>> start Text shown
Re: quick Scheduler design question

Richard B. Johnson (root@chaos.analogic.com)
Wed, 27 Mar 2002 16:33:52 -0500 (EST)


On Wed, 27 Mar 2002, Joseph Pingenot wrote:

> Howdy.
>
> I haven't poked at it much, but some of you might have a free minute to
> answer a fairly simple scheduler question.
>
> Does the scheduler merely select what process is going to run next, and
> then pause the current process and run the new one? If so, would it be
> beneficial to instead have the scheduler

Other tasks get run when any task is waiting for I/O to complete.
Since most tasks that are idle (sleeping) at any one time, for the
most part, only CPU-bound tasks that were preempted end up being
the next process to run anyway. This makes the tasks that had the
CPU taken forcefully away be the task that gets it back.

> a) run the task currently specified as being second-to-next

See above, there are no "second-to-next".

> b) select the task which will be run second-to-next and, if necessary,
> start to get whatever needs to be un-swapped [maybe make the
> processes state TASK_NEXTUP or something, and have its pages
> slowly swap in on timer or something]

Swapping occurs only when some running task accesses virtual address
space that is not currently present in memory, and/or, when the
kernel must steal pages from sleeping tasks to provide virtual
memory for some task that has page-faulted.

There is no way for the kernel to 'know' what a running task will
do next. You are free to write code that accesses all allocated
address space in a purely random manner.

>
> It seems to me that, if it's not already being done, this would increase
> complexity only a *little*, while making it *seem* faster, since the
> next process would be swapping in while the current process uses up its
> time. Naturally, this would cause problems if both processes can't fully
> swap in together.
>> end Text shown
>> start Dataset section
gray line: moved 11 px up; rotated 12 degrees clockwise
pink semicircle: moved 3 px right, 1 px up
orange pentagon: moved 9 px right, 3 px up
>> end Dataset section
▶ To be done:
1: Answer these questions from the scheduler reply:
(a) When do other tasks get run?
(b) What process state name does the original poster suggest in option (b)?
(c) Under what conditions does swapping occur?
2: Reproduce the scheduler reply word for word, everything from "On Wed, 27 Mar" down to "I/O to complete.".

▶ Task-by-task results:
1:
(a) Other tasks get run when any task is waiting for I/O to complete.
(b) TASK_NEXTUP.
(c) Swapping occurs only when some running task accesses virtual address space that is not currently present in memory, and/or when the kernel must steal pages from sleeping tasks to provide virtual memory for some task that has page-faulted.

2:
On Wed, 27 Mar 2002, Joseph Pingenot wrote:

> Howdy.
>
> I haven't poked at it much, but some of you might have a free minute to
> answer a fairly simple scheduler question.
>
> Does the scheduler merely select what process is going to run next, and
> then pause the current process and run the new one? If so, would it be
> beneficial to instead have the scheduler

Other tasks get run when any task is waiting for I/O to complete.